Re: Anti-homeopathic rhetoric

From: Ian Goddard (Ian@Goddard.net)
Date: Thu Aug 05 1999 - 12:00:23 MDT


At 10:33 PM 8/4/1999 +0200, you wrote:

>Ah, I love it. Has anybody else noticed how people (not only kooks)
>love to refer to how their pet idea is receiving more approval in
>other countries? Alas, this works increasingly less well with an
>international audience.

  IAN: Fuzzy logic has been receiving far
  more approval in Japan than in the U.S.,
  but that doesn't mean it's wrong or that
  refering to that makes you a kook.
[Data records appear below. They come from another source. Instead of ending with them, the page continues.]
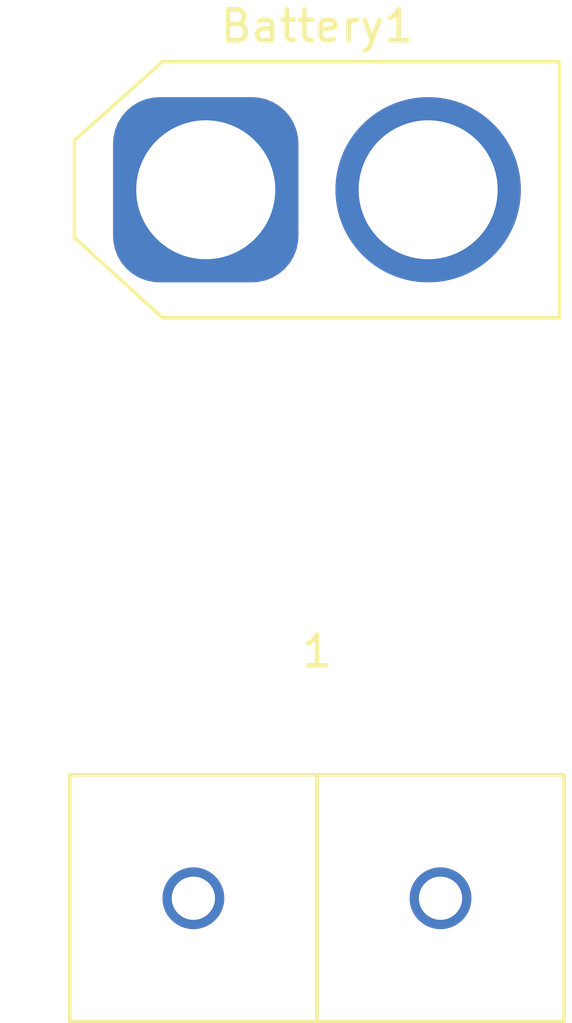
<source format=kicad_pcb>
(kicad_pcb (version 20211014) (generator pcbnew)

  (general
    (thickness 1.6)
  )

  (paper "A4")
  (layers
    (0 "F.Cu" signal)
    (31 "B.Cu" signal)
    (32 "B.Adhes" user "B.Adhesive")
    (33 "F.Adhes" user "F.Adhesive")
    (34 "B.Paste" user)
    (35 "F.Paste" user)
    (36 "B.SilkS" user "B.Silkscreen")
    (37 "F.SilkS" user "F.Silkscreen")
    (38 "B.Mask" user)
    (39 "F.Mask" user)
    (40 "Dwgs.User" user "User.Drawings")
    (41 "Cmts.User" user "User.Comments")
    (42 "Eco1.User" user "User.Eco1")
    (43 "Eco2.User" user "User.Eco2")
    (44 "Edge.Cuts" user)
    (45 "Margin" user)
    (46 "B.CrtYd" user "B.Courtyard")
    (47 "F.CrtYd" user "F.Courtyard")
    (48 "B.Fab" user)
    (49 "F.Fab" user)
    (50 "User.1" user)
    (51 "User.2" user)
    (52 "User.3" user)
    (53 "User.4" user)
    (54 "User.5" user)
    (55 "User.6" user)
    (56 "User.7" user)
    (57 "User.8" user)
    (58 "User.9" user)
  )

  (setup
    (pad_to_mask_clearance 0)
    (pcbplotparams
      (layerselection 0x00010fc_ffffffff)
      (disableapertmacros false)
      (usegerberextensions false)
      (usegerberattributes true)
      (usegerberadvancedattributes true)
      (creategerberjobfile true)
      (svguseinch false)
      (svgprecision 6)
      (excludeedgelayer true)
      (plotframeref false)
      (viasonmask false)
      (mode 1)
      (useauxorigin false)
      (hpglpennumber 1)
      (hpglpenspeed 20)
      (hpglpendiameter 15.000000)
      (dxfpolygonmode true)
      (dxfimperialunits true)
      (dxfusepcbnewfont true)
      (psnegative false)
      (psa4output false)
      (plotreference true)
      (plotvalue true)
      (plotinvisibletext false)
      (sketchpadsonfab false)
      (subtractmaskfromsilk false)
      (outputformat 1)
      (mirror false)
      (drillshape 1)
      (scaleselection 1)
      (outputdirectory "")
    )
  )

  (net 0 "")
  (net 1 "GND")
  (net 2 "/12V")
  (net 3 "unconnected-(U1-Pad1)")
  (net 4 "unconnected-(U1-Pad2)")

  (footprint "PiE_Footprints:anderson_horizontal" (layer "F.Cu") (at 30.48 44.355))

  (footprint "PiE_Footprints:XT60_F" (layer "F.Cu") (at 26.88 25.4))

)

</source>
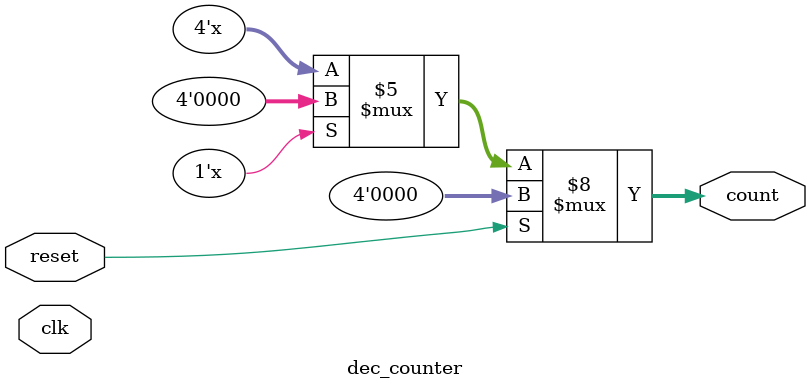
<source format=v>
module dec_counter(count, clk, reset);
	// define output and input
	output reg [3:0] count;
	input [31:0] clk;
	input reset;
	// initial count
	initial count = 4'b0000;
	// count process
	always @(clk)
	begin
		if (reset)// if reset
			count <= 0;
		else	  // if not reset
		begin 
			count <= count + 1;	 
			// if count=10 then change to 0 in to next clk
			if (count == 4'b1010)  
				count <= 4'b0000;  
		end
	end
endmodule 


</source>
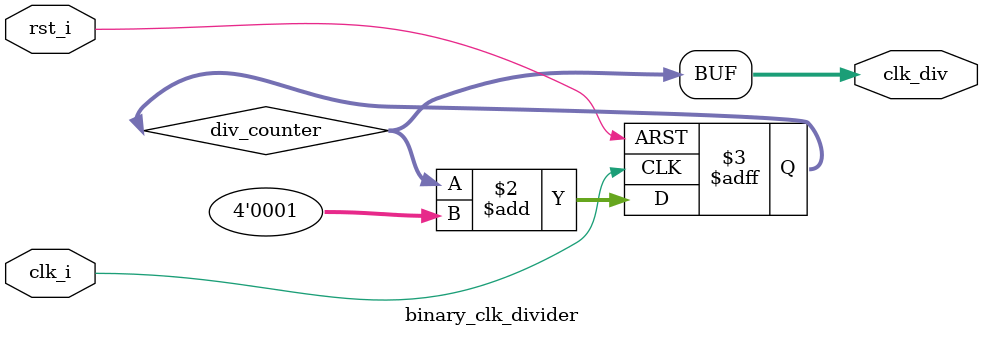
<source format=sv>

module binary_clk_divider (
    input  wire       clk_i,     // Input clock
    input  wire       rst_i,     // Asynchronous reset, active high
    output wire [3:0] clk_div    // Divided clock outputs [div2, div4, div8, div16]
);

    // Counter register for clock division
    reg [3:0] div_counter;
    
    // Counter logic with registered outputs for improved timing
    always @(posedge clk_i or posedge rst_i) begin
        if (rst_i) begin
            div_counter <= 4'b0000;
        end else begin
            div_counter <= div_counter + 4'b0001;
        end
    end
    
    // Direct counter bits as divided clock outputs
    // Each bit toggles at half the frequency of the previous bit
    assign clk_div = div_counter;

endmodule
</source>
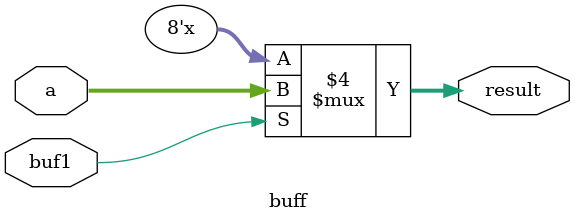
<source format=v>
/* Reiner Dizon
 * Simple 8-bit microprocessor (MP-8)
 * Tri-State Buffer Module
 */
module buff(
	output reg [7:0] result, 	// Data Output
	input[7:0] a, 				// Tri-State Bus Control
	input buf1					// Data Input
);
	always @(*)
		if(buf1 == 1)
			result = a;
		else 
			result = 8'bzzzz_zzzz;		
endmodule

</source>
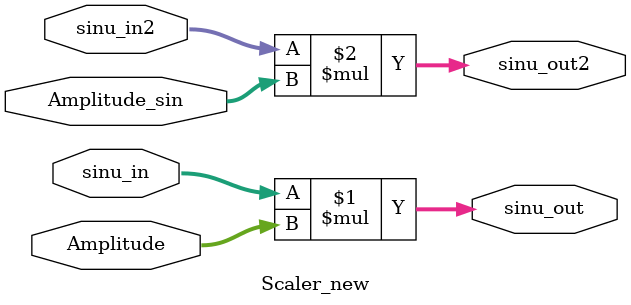
<source format=v>
`timescale 1ns / 1ps
module Scaler_new(
 input [7:0] sinu_in,
 input [7:0] sinu_in2,
 input [7:0] Amplitude,
 input [7:0] Amplitude_sin,
 output [15:0] sinu_out,
 output [15:0] sinu_out2
);

assign sinu_out = (sinu_in*Amplitude);
assign sinu_out2 = (sinu_in2*Amplitude_sin);


endmodule

</source>
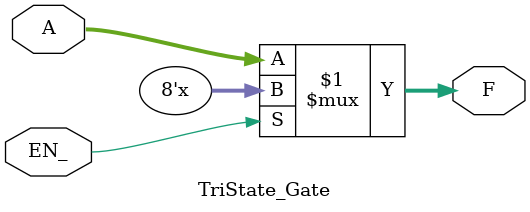
<source format=v>
`timescale 1ns / 1ps


module TriState_Gate(
    input EN_,
    input [7:0] A,
    output [7:0] F
    );
    assign F=EN_?8'bz:A;
endmodule

</source>
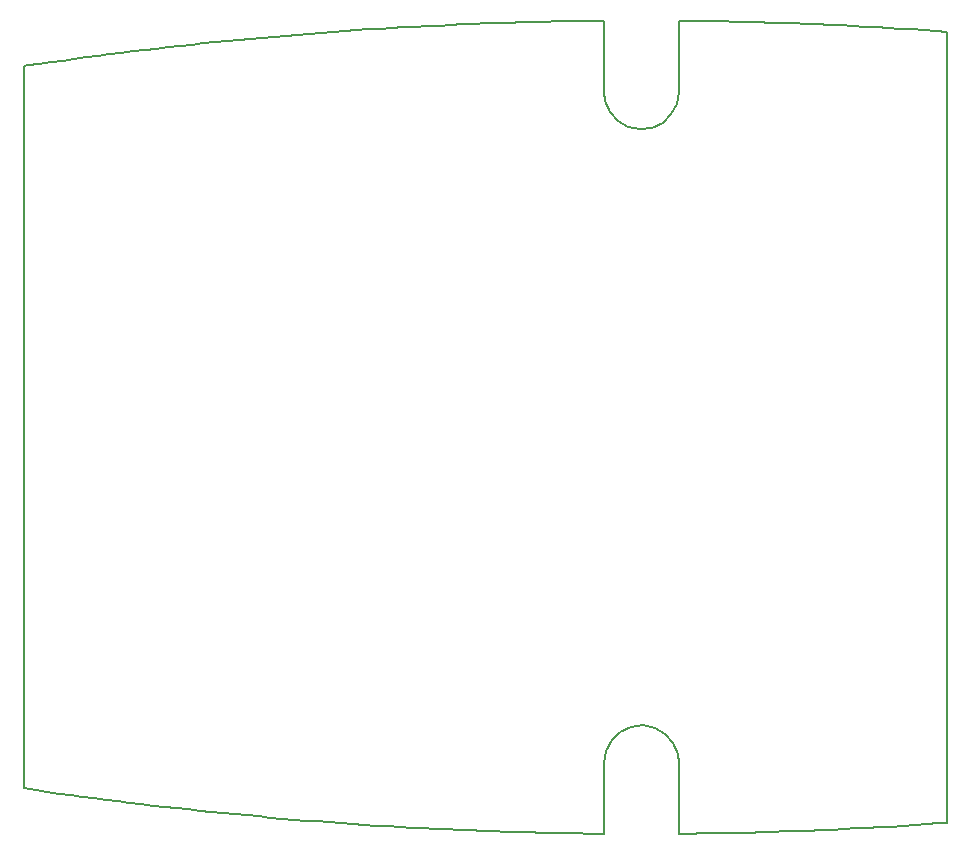
<source format=gbr>
G04 (created by PCBNEW (2013-07-07 BZR 4022)-stable) date 21/01/2015 21:24:29*
%MOIN*%
G04 Gerber Fmt 3.4, Leading zero omitted, Abs format*
%FSLAX34Y34*%
G01*
G70*
G90*
G04 APERTURE LIST*
%ADD10C,0.00590551*%
G04 APERTURE END LIST*
G54D10*
X-82Y0D02*
X-82Y-12041D01*
X-82Y-12041D02*
X306Y-12098D01*
X306Y-12098D02*
X696Y-12154D01*
X696Y-12154D02*
X1086Y-12209D01*
X1086Y-12209D02*
X1476Y-12263D01*
X1476Y-12263D02*
X1866Y-12315D01*
X1866Y-12315D02*
X2256Y-12367D01*
X2256Y-12367D02*
X2647Y-12417D01*
X2647Y-12417D02*
X3037Y-12467D01*
X3037Y-12467D02*
X3428Y-12515D01*
X3428Y-12515D02*
X3819Y-12562D01*
X3819Y-12562D02*
X4210Y-12608D01*
X4210Y-12608D02*
X4601Y-12653D01*
X4601Y-12653D02*
X4992Y-12697D01*
X4992Y-12697D02*
X5384Y-12740D01*
X5384Y-12740D02*
X5775Y-12782D01*
X5775Y-12782D02*
X6167Y-12823D01*
X6167Y-12823D02*
X6559Y-12862D01*
X6559Y-12862D02*
X6950Y-12901D01*
X6950Y-12901D02*
X7342Y-12938D01*
X7342Y-12938D02*
X7734Y-12974D01*
X7734Y-12974D02*
X8126Y-13009D01*
X8126Y-13009D02*
X8519Y-13044D01*
X8519Y-13044D02*
X8911Y-13077D01*
X8911Y-13077D02*
X9303Y-13108D01*
X9303Y-13108D02*
X9696Y-13139D01*
X9696Y-13139D02*
X10088Y-13169D01*
X10088Y-13169D02*
X10481Y-13197D01*
X10481Y-13197D02*
X10874Y-13225D01*
X10874Y-13225D02*
X11267Y-13251D01*
X11267Y-13251D02*
X11660Y-13277D01*
X11660Y-13277D02*
X12053Y-13301D01*
X12053Y-13301D02*
X12446Y-13324D01*
X12446Y-13324D02*
X12839Y-13346D01*
X12839Y-13346D02*
X13232Y-13367D01*
X13232Y-13367D02*
X13625Y-13387D01*
X13625Y-13387D02*
X14018Y-13405D01*
X14018Y-13405D02*
X14412Y-13423D01*
X14412Y-13423D02*
X14805Y-13439D01*
X14805Y-13439D02*
X15198Y-13455D01*
X15198Y-13455D02*
X15592Y-13469D01*
X15592Y-13469D02*
X15985Y-13482D01*
X15985Y-13482D02*
X16379Y-13494D01*
X16379Y-13494D02*
X16772Y-13505D01*
X16772Y-13505D02*
X17166Y-13515D01*
X17166Y-13515D02*
X17559Y-13524D01*
X17559Y-13524D02*
X17953Y-13532D01*
X17953Y-13532D02*
X18347Y-13538D01*
X18347Y-13538D02*
X18740Y-13544D01*
X18740Y-13544D02*
X19134Y-13548D01*
X19134Y-13548D02*
X19255Y-13549D01*
X19255Y-13549D02*
X19255Y-11177D01*
X19255Y-11177D02*
X19319Y-10783D01*
X19319Y-10783D02*
X19505Y-10430D01*
X19505Y-10430D02*
X19792Y-10153D01*
X19792Y-10153D02*
X20152Y-9982D01*
X20152Y-9982D02*
X20548Y-9934D01*
X20548Y-9934D02*
X20939Y-10013D01*
X20939Y-10013D02*
X21285Y-10212D01*
X21285Y-10212D02*
X21550Y-10510D01*
X21550Y-10510D02*
X21707Y-10877D01*
X21707Y-10877D02*
X21744Y-11177D01*
X21744Y-11177D02*
X21744Y-13549D01*
X21744Y-13549D02*
X22137Y-13545D01*
X22137Y-13545D02*
X22531Y-13540D01*
X22531Y-13540D02*
X22925Y-13534D01*
X22925Y-13534D02*
X23318Y-13526D01*
X23318Y-13526D02*
X23712Y-13518D01*
X23712Y-13518D02*
X24105Y-13508D01*
X24105Y-13508D02*
X24499Y-13498D01*
X24499Y-13498D02*
X24893Y-13486D01*
X24893Y-13486D02*
X25286Y-13473D01*
X25286Y-13473D02*
X25679Y-13459D01*
X25679Y-13459D02*
X26073Y-13444D01*
X26073Y-13444D02*
X26466Y-13428D01*
X26466Y-13428D02*
X26860Y-13411D01*
X26860Y-13411D02*
X27253Y-13392D01*
X27253Y-13392D02*
X27646Y-13373D01*
X27646Y-13373D02*
X28039Y-13352D01*
X28039Y-13352D02*
X28432Y-13331D01*
X28432Y-13331D02*
X28825Y-13308D01*
X28825Y-13308D02*
X29218Y-13284D01*
X29218Y-13284D02*
X29611Y-13259D01*
X29611Y-13259D02*
X30004Y-13233D01*
X30004Y-13233D02*
X30397Y-13206D01*
X30397Y-13206D02*
X30696Y-13185D01*
X30696Y-13185D02*
X30696Y13185D01*
X30696Y13185D02*
X30304Y13213D01*
X30304Y13213D02*
X29911Y13239D01*
X29911Y13239D02*
X29518Y13265D01*
X29518Y13265D02*
X29125Y13290D01*
X29125Y13290D02*
X28732Y13314D01*
X28732Y13314D02*
X28339Y13336D01*
X28339Y13336D02*
X27946Y13357D01*
X27946Y13357D02*
X27553Y13378D01*
X27553Y13378D02*
X27160Y13397D01*
X27160Y13397D02*
X26766Y13415D01*
X26766Y13415D02*
X26373Y13432D01*
X26373Y13432D02*
X25980Y13448D01*
X25980Y13448D02*
X25586Y13463D01*
X25586Y13463D02*
X25193Y13476D01*
X25193Y13476D02*
X24799Y13489D01*
X24799Y13489D02*
X24406Y13500D01*
X24406Y13500D02*
X24012Y13511D01*
X24012Y13511D02*
X23618Y13520D01*
X23618Y13520D02*
X23225Y13528D01*
X23225Y13528D02*
X22831Y13535D01*
X22831Y13535D02*
X22438Y13541D01*
X22438Y13541D02*
X22044Y13546D01*
X22044Y13546D02*
X21744Y13549D01*
X21744Y13549D02*
X21744Y11177D01*
X21744Y11177D02*
X21680Y10783D01*
X21680Y10783D02*
X21494Y10430D01*
X21494Y10430D02*
X21207Y10153D01*
X21207Y10153D02*
X20847Y9982D01*
X20847Y9982D02*
X20451Y9934D01*
X20451Y9934D02*
X20060Y10013D01*
X20060Y10013D02*
X19714Y10212D01*
X19714Y10212D02*
X19449Y10510D01*
X19449Y10510D02*
X19292Y10877D01*
X19292Y10877D02*
X19255Y11177D01*
X19255Y11177D02*
X19255Y13549D01*
X19255Y13549D02*
X18862Y13545D01*
X18862Y13545D02*
X18468Y13540D01*
X18468Y13540D02*
X18074Y13534D01*
X18074Y13534D02*
X17681Y13526D01*
X17681Y13526D02*
X17287Y13518D01*
X17287Y13518D02*
X16894Y13508D01*
X16894Y13508D02*
X16500Y13498D01*
X16500Y13498D02*
X16106Y13486D01*
X16106Y13486D02*
X15713Y13473D01*
X15713Y13473D02*
X15320Y13459D01*
X15320Y13459D02*
X14926Y13444D01*
X14926Y13444D02*
X14533Y13428D01*
X14533Y13428D02*
X14139Y13411D01*
X14139Y13411D02*
X13746Y13392D01*
X13746Y13392D02*
X13353Y13373D01*
X13353Y13373D02*
X12960Y13352D01*
X12960Y13352D02*
X12567Y13331D01*
X12567Y13331D02*
X12174Y13308D01*
X12174Y13308D02*
X11781Y13284D01*
X11781Y13284D02*
X11388Y13259D01*
X11388Y13259D02*
X10995Y13233D01*
X10995Y13233D02*
X10602Y13206D01*
X10602Y13206D02*
X10209Y13178D01*
X10209Y13178D02*
X9817Y13148D01*
X9817Y13148D02*
X9424Y13118D01*
X9424Y13118D02*
X9032Y13086D01*
X9032Y13086D02*
X8640Y13054D01*
X8640Y13054D02*
X8247Y13020D01*
X8247Y13020D02*
X7855Y12985D01*
X7855Y12985D02*
X7463Y12949D01*
X7463Y12949D02*
X7071Y12912D01*
X7071Y12912D02*
X6679Y12874D01*
X6679Y12874D02*
X6288Y12835D01*
X6288Y12835D02*
X5896Y12795D01*
X5896Y12795D02*
X5504Y12753D01*
X5504Y12753D02*
X5113Y12711D01*
X5113Y12711D02*
X4722Y12667D01*
X4722Y12667D02*
X4331Y12622D01*
X4331Y12622D02*
X3940Y12577D01*
X3940Y12577D02*
X3549Y12530D01*
X3549Y12530D02*
X3158Y12482D01*
X3158Y12482D02*
X2767Y12433D01*
X2767Y12433D02*
X2377Y12382D01*
X2377Y12382D02*
X1986Y12331D01*
X1986Y12331D02*
X1596Y12279D01*
X1596Y12279D02*
X1206Y12225D01*
X1206Y12225D02*
X816Y12171D01*
X816Y12171D02*
X426Y12115D01*
X426Y12115D02*
X37Y12059D01*
X37Y12059D02*
X-82Y12041D01*
X-82Y12041D02*
X-82Y0D01*
M02*

</source>
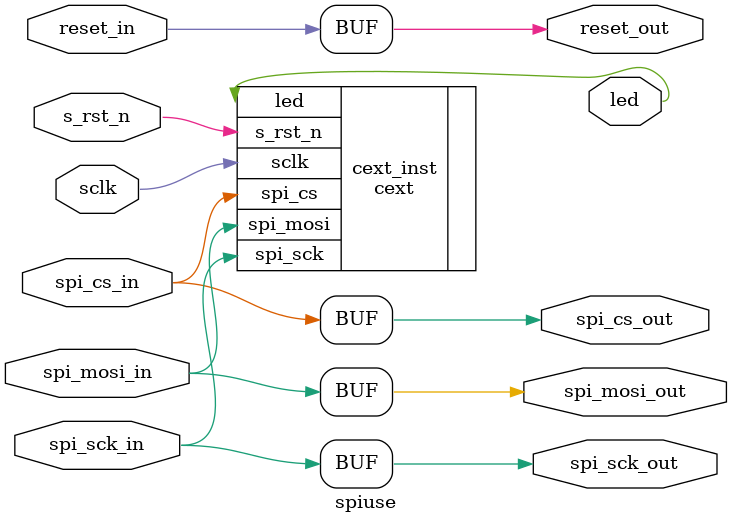
<source format=v>
module spiuse(

	input sclk,
	input s_rst_n,

	input spi_sck_in,
	input spi_mosi_in,
	input spi_cs_in,
	input reset_in,
	output spi_sck_out,
	output spi_mosi_out,
	output spi_cs_out,
	output reset_out,
	output led
	);
	
	
	assign spi_sck_out = spi_sck_in;
		assign spi_mosi_out = spi_mosi_in;
			assign spi_cs_out = spi_cs_in;
				assign reset_out = reset_in;
	
		cext cext_inst (
	.sclk 		(sclk 		),
	.s_rst_n		(s_rst_n 	),
	.spi_cs 		(spi_cs_in 	),
	.spi_sck 	(spi_sck_in 	),
	.spi_mosi 	(spi_mosi_in 	),
	.led 		(led 		)
	);
	
endmodule 

</source>
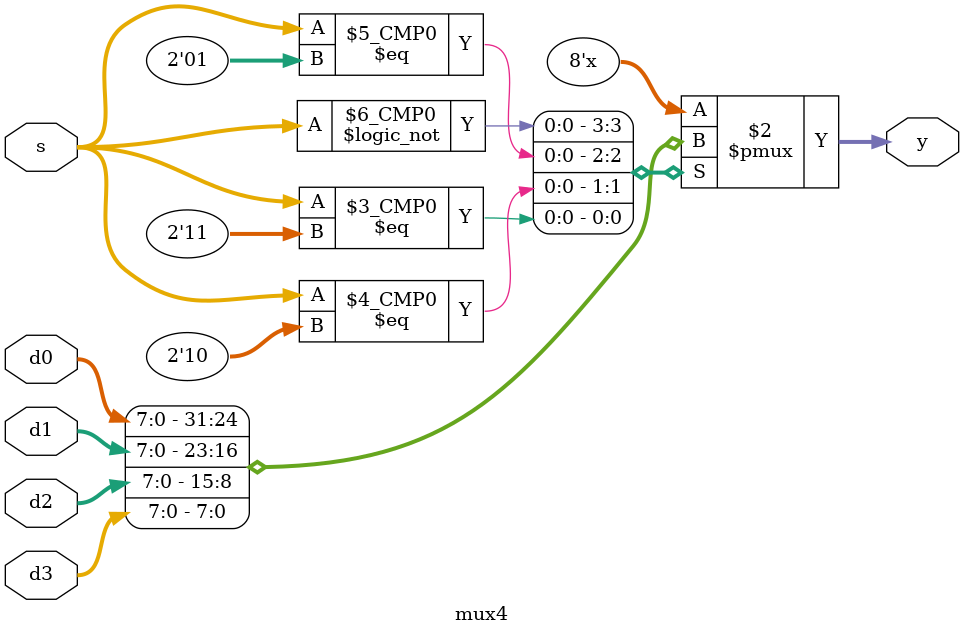
<source format=sv>
`timescale 1ns / 1ps


module mux4 #(parameter WIDTH = 8)(
    input   logic [WIDTH-1:0]   d0, d1, d2, d3,
    input   logic [1:0]         s,
    output  logic [WIDTH-1:0]   y
    );
    
    always_comb
    begin
        case(s)
        2'b00:  y = d0;
        2'b01:  y = d1;
        2'b10:  y = d2;
        2'b11:  y = d3;
        endcase
    end
    
endmodule

</source>
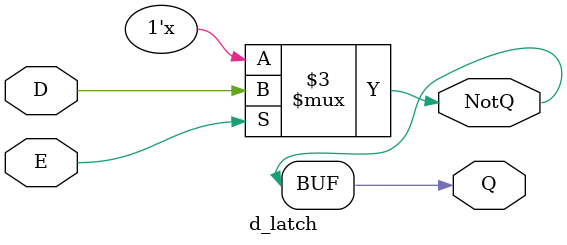
<source format=v>
`timescale 1ns / 1ps

module d_latch(
    input D, E,
    output reg Q,
    output NotQ

);

    // Will contain D-Latch behavior
    always @(D or E) begin
    if (E) begin
        Q <= D;
    end
    
  end

assign NotQ = -Q;
endmodule

</source>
What
  makes homeopathy wrong is that it's fraud.
  Now, there are some medicinal preparations
  sold by homeopathic companies that actually
  contain standard quantities of, for example,
  herbal extracts. But the "philosophy" that
  water from which virtually all medicinal
  contents have been removed still imparts
  the therapeutic effect of those now-absent
  chemicals by some kind of "water memory"
  is simply fraud. Never before has such a
  cover story been used to sell placebos.

  Medical studies show that placebo patients
  tend to report more symptoms than they did
  before taking the placebo, which means that
  the mind is superimposing its expectations.
  Also, a sizable non-zero percentage of those
  on placebo report getting better. If you took
  the same placebo pill and put it on the market,
  a sizable non-zero percentage of people taking
  that phoney medicine would report getting better,
  and they would go tell their friends and you'd
  have an constant non-zero market for sugar pills
  and bottles of water without medicinal content.
  That's how homeopathy works, placebo effect.